September 14, 2022
Veterinary professors zoom in on unique way to answer anatomy questions
First-year veterinary students work in groups in the anatomy lab. When students have questions, a new Zoom-based tool connects them quickly with the instructors, facilitating better learning.
Four professors with the College of Veterinary Medicine have published the article "Novel Method to Manage Student Questions in the Anatomy Laboratory Using a Virtual Meeting Platform" in the Journal of Veterinary Medical Education, which explains how they use virtual meeting tools to help students in anatomy lab courses.
The professors, all from the College of Veterinary Medicine's anatomy and physiology department, wanted to find a way to answer questions more quickly from students in anatomy laboratory courses.
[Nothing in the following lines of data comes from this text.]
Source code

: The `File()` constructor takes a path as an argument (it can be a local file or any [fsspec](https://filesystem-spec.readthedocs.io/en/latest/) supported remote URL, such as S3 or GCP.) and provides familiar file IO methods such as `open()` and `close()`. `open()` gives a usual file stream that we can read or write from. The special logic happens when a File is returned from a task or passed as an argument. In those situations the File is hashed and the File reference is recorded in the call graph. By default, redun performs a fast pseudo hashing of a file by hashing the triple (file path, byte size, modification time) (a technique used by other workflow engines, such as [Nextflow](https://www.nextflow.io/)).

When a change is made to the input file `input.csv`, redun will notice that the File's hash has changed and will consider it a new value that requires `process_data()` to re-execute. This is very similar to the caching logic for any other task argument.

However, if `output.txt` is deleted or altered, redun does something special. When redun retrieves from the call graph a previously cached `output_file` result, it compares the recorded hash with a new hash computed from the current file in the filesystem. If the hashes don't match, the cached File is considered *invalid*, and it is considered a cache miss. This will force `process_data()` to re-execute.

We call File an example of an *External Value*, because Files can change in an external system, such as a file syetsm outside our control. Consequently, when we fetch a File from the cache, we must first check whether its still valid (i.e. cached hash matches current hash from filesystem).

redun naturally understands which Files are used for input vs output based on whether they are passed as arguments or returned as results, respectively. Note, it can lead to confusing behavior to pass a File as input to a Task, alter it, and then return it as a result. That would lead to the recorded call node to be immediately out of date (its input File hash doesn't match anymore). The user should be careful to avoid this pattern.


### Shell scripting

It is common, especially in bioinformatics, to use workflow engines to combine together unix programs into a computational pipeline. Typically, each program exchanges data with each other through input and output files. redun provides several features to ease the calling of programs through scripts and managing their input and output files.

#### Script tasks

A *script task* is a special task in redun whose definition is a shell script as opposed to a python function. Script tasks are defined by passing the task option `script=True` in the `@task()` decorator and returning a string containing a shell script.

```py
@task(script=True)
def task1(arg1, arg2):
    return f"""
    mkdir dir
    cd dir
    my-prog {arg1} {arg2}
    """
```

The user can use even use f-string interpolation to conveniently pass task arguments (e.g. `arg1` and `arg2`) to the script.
"We brainstormed amongst ourselves, and with the technical support people in the veterinary college, came up with Zoom as an option," said Judy Klimek, clinical professor of anatomy and histology. This was before the pandemic, so at that time I didn't even know what Zoom was."
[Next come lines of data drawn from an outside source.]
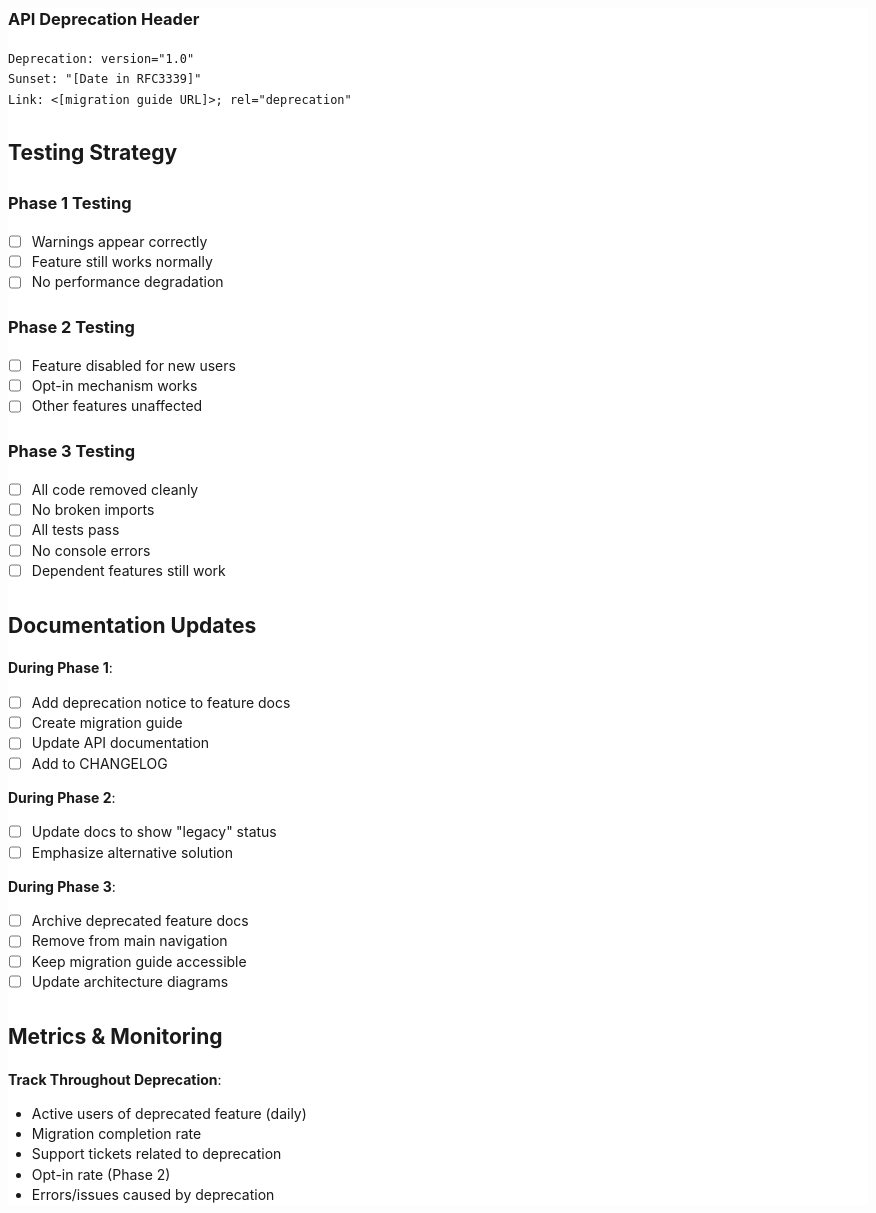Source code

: ### API Deprecation Header
```
Deprecation: version="1.0"
Sunset: "[Date in RFC3339]"
Link: <[migration guide URL]>; rel="deprecation"
```

## Testing Strategy

### Phase 1 Testing
- [ ] Warnings appear correctly
- [ ] Feature still works normally
- [ ] No performance degradation

### Phase 2 Testing
- [ ] Feature disabled for new users
- [ ] Opt-in mechanism works
- [ ] Other features unaffected

### Phase 3 Testing
- [ ] All code removed cleanly
- [ ] No broken imports
- [ ] All tests pass
- [ ] No console errors
- [ ] Dependent features still work

## Documentation Updates

**During Phase 1**:
- [ ] Add deprecation notice to feature docs
- [ ] Create migration guide
- [ ] Update API documentation
- [ ] Add to CHANGELOG

**During Phase 2**:
- [ ] Update docs to show "legacy" status
- [ ] Emphasize alternative solution

**During Phase 3**:
- [ ] Archive deprecated feature docs
- [ ] Remove from main navigation
- [ ] Keep migration guide accessible
- [ ] Update architecture diagrams

## Metrics & Monitoring

**Track Throughout Deprecation**:
- Active users of deprecated feature (daily)
- Migration completion rate
- Support tickets related to deprecation
- Opt-in rate (Phase 2)
- Errors/issues caused by deprecation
Pradeep Malreddy, clinical assistant professor of anatomy and physiology, said instructors were originally thinking about developing an in-house queue management software, similar to what you might see at the local motor vehicle office.
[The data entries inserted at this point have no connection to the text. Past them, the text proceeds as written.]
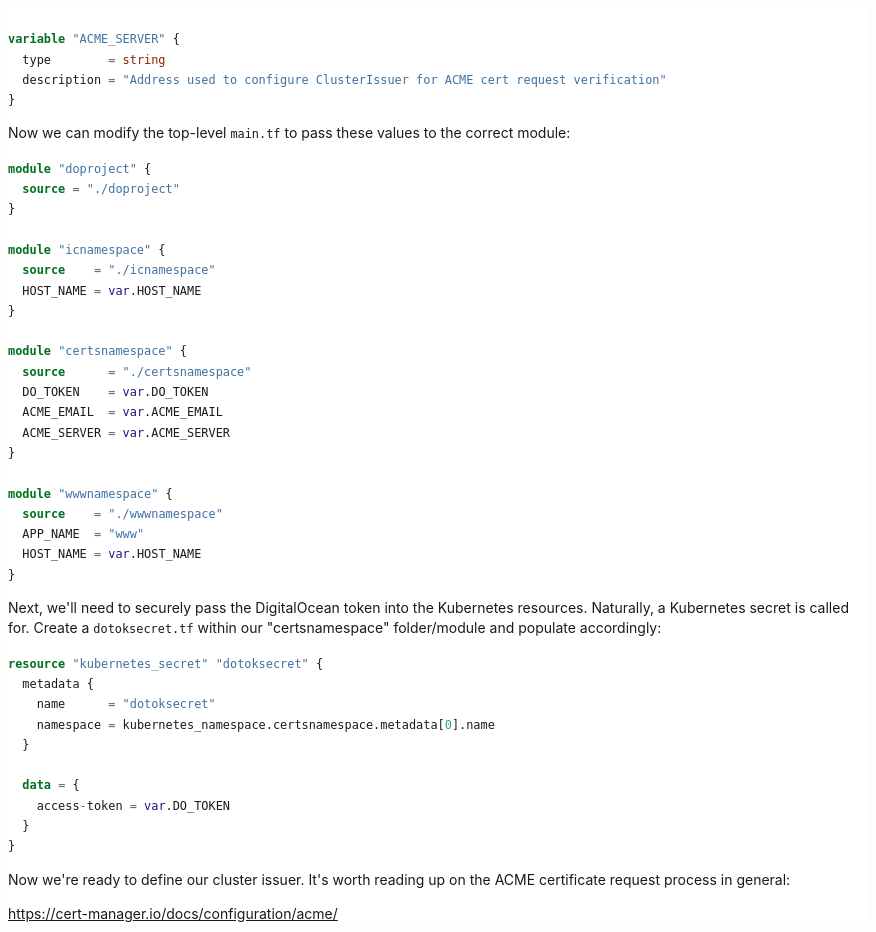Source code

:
 ```tf

variable "ACME_SERVER" {
  type        = string
  description = "Address used to configure ClusterIssuer for ACME cert request verification"
}
```

Now we can modify the top-level `main.tf` to pass these values to the correct module:

```tf
module "doproject" {
  source = "./doproject"
}

module "icnamespace" {
  source    = "./icnamespace"
  HOST_NAME = var.HOST_NAME
}

module "certsnamespace" {
  source      = "./certsnamespace"
  DO_TOKEN    = var.DO_TOKEN
  ACME_EMAIL  = var.ACME_EMAIL
  ACME_SERVER = var.ACME_SERVER
}

module "wwwnamespace" {
  source    = "./wwwnamespace"
  APP_NAME  = "www"
  HOST_NAME = var.HOST_NAME
}
```

Next, we'll need to securely pass the DigitalOcean token into the Kubernetes resources. Naturally, a Kubernetes secret is called for. Create a `dotoksecret.tf` within our "certsnamespace" folder/module and populate accordingly:

```tf
resource "kubernetes_secret" "dotoksecret" {
  metadata {
    name      = "dotoksecret"
    namespace = kubernetes_namespace.certsnamespace.metadata[0].name
  }

  data = {
    access-token = var.DO_TOKEN
  }
}
```

Now we're ready to define our cluster issuer. It's worth reading up on the ACME certificate request process in general:

https://cert-manager.io/docs/configuration/acme/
"Our IT director, Bryan Kraus, and his team came up with Zoom Webinar's Q and A feature after consulting with colleagues," Malreddy said. "Our department head, Dr. Hans Coetzee, graciously funded the purchase of mini iPads and a Zoom Webinar license."
Zoom Webinar allows the instructors to log in as panelists on a mobile device and then interact with the students who are logged in as attendees" via the Q and A feature.
"Our students join the webinar using their dissection table number as their ID and request assistance in the Q and A," Malreddy said. "The questions go into a time-stamped list, to which the instructors can reply with a text, which can be seen live by the other instructors. This allows student questions to be queued so that the instructors can address them in a timely, first-in, first-out order and also allows that group to see that someone is coming to assist them."
Malreddy said student feedback regarding the use of this system for the Small Animal Anatomy course was positive.
"Once we started using Zoom, we loved it for the most part," Klimek said. "Despite some minor hiccups while getting everyone used to using it, we thought others veterinary educators could benefit from hearing about it."
Klimek and Malreddy collaborated with Lynn Abel, clinical assistant professor of anatomy and physiology, and Cathy Sparks, former College of Veterinary Medicine faculty member, to formally write up an article for the Journal of Veterinary Medical Education.
"Dr. Abel provided many of the solutions and suggestions during the implementation process," Malreddy said. "I started collecting data to see how many questions were being answered and by whom. Dr. Sparks wrote an abstract that was to be presented at the Veterinary Educators Collaborative Symposium in 2020, but that got canceled due to COVID. So, two years later, here we are, and we have just published our findings."